Hana bingung harus berkata apa. Hana tidak ingin menceritakan apa yang telah terjadi antara dirinya dan Pasha. Hana tidak mau membuat kedua temannya cemas. Lantas...
'Haruskah aku berbohong lagi?'
Miftah menepuk lembut pundak Hana berujar pelan, "Han, kita berdua tu temen kamu. Kita tau kalau kamu itu lagi ada masalah. Kamu yang bahkan hampir gak pernah melamun didalam kelas selama lima semester yang udah kita jalanin dulu, tapi ngeliat kamu tiba-tiba kaya gini— jadi wajar kalau kita..."
Belum selesai Miftah berbicara, Miftah terkejut melihat Hana yang mulai menangis terisak-isak, "Hana, kamu—"
Hana tak dapat menahannya lagi.
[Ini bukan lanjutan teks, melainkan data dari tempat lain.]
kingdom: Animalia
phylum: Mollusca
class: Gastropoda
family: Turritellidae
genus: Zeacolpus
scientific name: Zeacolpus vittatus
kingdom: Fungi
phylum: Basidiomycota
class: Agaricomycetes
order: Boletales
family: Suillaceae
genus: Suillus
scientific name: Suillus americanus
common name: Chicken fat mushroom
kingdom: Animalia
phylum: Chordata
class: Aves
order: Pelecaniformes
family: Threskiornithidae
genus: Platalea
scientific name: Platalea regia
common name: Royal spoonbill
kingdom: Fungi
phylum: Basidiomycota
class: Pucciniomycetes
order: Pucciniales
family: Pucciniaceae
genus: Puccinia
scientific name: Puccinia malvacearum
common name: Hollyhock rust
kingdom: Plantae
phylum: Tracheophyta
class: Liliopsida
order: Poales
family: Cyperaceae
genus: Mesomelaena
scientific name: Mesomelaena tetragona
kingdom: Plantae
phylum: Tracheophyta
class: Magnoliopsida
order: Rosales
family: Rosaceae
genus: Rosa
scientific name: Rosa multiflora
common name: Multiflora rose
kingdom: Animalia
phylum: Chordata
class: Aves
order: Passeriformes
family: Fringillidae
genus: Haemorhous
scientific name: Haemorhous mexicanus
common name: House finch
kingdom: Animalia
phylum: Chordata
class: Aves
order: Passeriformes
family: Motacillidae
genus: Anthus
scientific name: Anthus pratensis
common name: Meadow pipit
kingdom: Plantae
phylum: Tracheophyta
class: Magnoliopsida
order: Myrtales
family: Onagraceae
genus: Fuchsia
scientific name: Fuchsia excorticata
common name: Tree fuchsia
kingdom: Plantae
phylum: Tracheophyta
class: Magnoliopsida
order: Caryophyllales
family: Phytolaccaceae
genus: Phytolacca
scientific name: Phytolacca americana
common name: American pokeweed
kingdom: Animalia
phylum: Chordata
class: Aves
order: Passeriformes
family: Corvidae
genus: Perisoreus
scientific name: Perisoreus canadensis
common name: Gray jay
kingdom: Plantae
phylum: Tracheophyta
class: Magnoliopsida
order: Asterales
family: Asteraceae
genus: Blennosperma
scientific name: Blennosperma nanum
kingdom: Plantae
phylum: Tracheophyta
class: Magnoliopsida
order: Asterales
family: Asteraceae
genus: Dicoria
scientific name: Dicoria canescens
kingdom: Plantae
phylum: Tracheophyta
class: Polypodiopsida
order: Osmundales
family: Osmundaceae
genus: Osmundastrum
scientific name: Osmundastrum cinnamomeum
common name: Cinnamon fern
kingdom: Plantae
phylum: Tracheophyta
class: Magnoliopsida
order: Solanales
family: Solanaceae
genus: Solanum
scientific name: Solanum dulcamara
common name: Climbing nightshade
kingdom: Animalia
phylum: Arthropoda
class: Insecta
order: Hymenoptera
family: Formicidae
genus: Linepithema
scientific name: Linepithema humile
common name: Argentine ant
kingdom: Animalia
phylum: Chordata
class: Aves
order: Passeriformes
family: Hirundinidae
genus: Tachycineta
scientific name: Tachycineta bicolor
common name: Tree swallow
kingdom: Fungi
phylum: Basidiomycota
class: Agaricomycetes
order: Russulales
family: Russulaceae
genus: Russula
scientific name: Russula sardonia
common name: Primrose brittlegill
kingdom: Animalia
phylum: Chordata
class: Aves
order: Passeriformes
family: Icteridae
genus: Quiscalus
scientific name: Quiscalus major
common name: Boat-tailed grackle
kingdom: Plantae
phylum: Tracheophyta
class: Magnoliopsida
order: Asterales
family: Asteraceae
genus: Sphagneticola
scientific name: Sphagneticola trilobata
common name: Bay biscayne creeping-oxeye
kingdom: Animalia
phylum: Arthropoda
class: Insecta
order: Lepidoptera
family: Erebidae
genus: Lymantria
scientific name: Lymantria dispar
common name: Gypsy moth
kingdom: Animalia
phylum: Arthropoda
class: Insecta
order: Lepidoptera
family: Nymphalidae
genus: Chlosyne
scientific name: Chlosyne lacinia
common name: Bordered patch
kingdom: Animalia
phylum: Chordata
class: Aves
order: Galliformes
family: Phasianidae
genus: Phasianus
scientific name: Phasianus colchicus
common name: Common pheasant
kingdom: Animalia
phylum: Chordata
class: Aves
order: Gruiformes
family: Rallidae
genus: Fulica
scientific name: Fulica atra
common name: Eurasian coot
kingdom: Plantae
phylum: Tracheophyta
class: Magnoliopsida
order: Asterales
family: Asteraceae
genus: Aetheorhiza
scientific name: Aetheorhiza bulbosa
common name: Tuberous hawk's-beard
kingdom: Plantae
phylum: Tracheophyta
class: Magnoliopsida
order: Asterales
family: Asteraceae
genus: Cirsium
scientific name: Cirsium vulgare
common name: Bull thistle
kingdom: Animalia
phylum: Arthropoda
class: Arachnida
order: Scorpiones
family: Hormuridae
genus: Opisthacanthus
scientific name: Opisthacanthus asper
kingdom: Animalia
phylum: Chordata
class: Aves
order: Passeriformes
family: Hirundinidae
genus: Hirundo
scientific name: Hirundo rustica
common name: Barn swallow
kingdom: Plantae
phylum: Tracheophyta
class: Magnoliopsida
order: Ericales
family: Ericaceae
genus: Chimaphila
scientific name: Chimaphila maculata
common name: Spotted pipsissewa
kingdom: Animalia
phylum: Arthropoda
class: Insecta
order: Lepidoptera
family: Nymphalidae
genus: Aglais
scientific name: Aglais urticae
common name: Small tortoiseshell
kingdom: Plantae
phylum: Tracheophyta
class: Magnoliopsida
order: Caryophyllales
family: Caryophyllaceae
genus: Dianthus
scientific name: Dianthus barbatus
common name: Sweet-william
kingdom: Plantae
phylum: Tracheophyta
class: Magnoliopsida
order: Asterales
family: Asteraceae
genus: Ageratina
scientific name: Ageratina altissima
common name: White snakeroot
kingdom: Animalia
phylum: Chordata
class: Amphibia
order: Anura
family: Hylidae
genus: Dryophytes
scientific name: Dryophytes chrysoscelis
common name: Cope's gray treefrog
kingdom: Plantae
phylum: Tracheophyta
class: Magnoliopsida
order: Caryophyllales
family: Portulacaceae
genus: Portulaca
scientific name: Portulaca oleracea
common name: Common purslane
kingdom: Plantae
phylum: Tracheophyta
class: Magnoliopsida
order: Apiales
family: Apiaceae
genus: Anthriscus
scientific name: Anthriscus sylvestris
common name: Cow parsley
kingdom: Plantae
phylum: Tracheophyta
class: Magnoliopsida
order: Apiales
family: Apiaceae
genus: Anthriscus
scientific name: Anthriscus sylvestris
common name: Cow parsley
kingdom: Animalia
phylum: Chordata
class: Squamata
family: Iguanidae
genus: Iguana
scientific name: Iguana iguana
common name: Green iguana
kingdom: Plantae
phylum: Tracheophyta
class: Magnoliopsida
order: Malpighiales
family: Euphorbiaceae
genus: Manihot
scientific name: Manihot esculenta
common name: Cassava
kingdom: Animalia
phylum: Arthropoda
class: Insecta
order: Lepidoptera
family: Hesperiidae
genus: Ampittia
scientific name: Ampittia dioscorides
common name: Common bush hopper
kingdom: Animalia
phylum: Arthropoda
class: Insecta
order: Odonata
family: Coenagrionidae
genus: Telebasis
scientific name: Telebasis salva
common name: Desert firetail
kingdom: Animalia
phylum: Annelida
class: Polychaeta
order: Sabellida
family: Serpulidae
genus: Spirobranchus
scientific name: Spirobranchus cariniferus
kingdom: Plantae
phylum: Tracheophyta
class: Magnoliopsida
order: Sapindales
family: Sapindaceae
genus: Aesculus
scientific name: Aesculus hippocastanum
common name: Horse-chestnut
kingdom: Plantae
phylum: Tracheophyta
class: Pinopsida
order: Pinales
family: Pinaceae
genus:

Bagi Hana, Miftah dan Chaca sudah seperti saudara perempuannya. Melihat mereka berdua se-cemas itu mengkhawatirkan dirinya. Bagaimana Hana bisa tidak...
"Aku mau jujur sama kalian, hiks.." Hana memeluk Miftah dan Chaca dengan punggung berguncang karena tangis.
"A-aku menyesal sama pernikahan aku.."
"A-aku gak tau harus gimana ngehadepin semua ini ke depan.."
"A-aku takutt.."
Fakta Pasha yang jauh lebih menyeramkan dari rumor— kejam dan protektif yang diluar nalar. Membuat Hana tak punya keberanian untuk terus tinggal lama bersama pria yang berstatus suaminya itu.
Miftah dan Chaca mengusap lembut punggung Hana. Keduanya sedih melihat Hana yang menangis sebegitu nya karena pernikahan yang baru saja beberapa hari itu.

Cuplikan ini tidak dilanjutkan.